◆ Required work
A word-for-word copy of all entries is required, without images.
### Given records ###
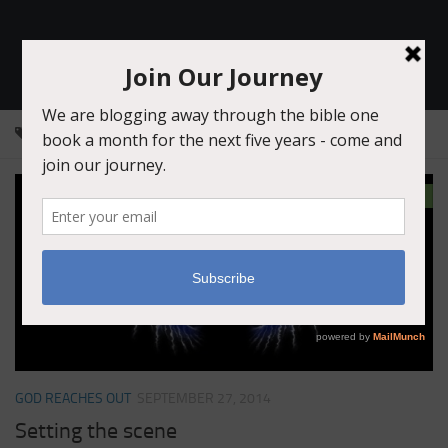
Join Our Journey
TAGGED:
GENESIS 33
2
GOD REACHES OUT
SEPTEMBER 27, 2014
Setting the scene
###
◆ Exercise answer
Join Our Journey
TAGGED:
GENESIS 33
2
GOD REACHES OUT
SEPTEMBER 27, 2014
Setting the scene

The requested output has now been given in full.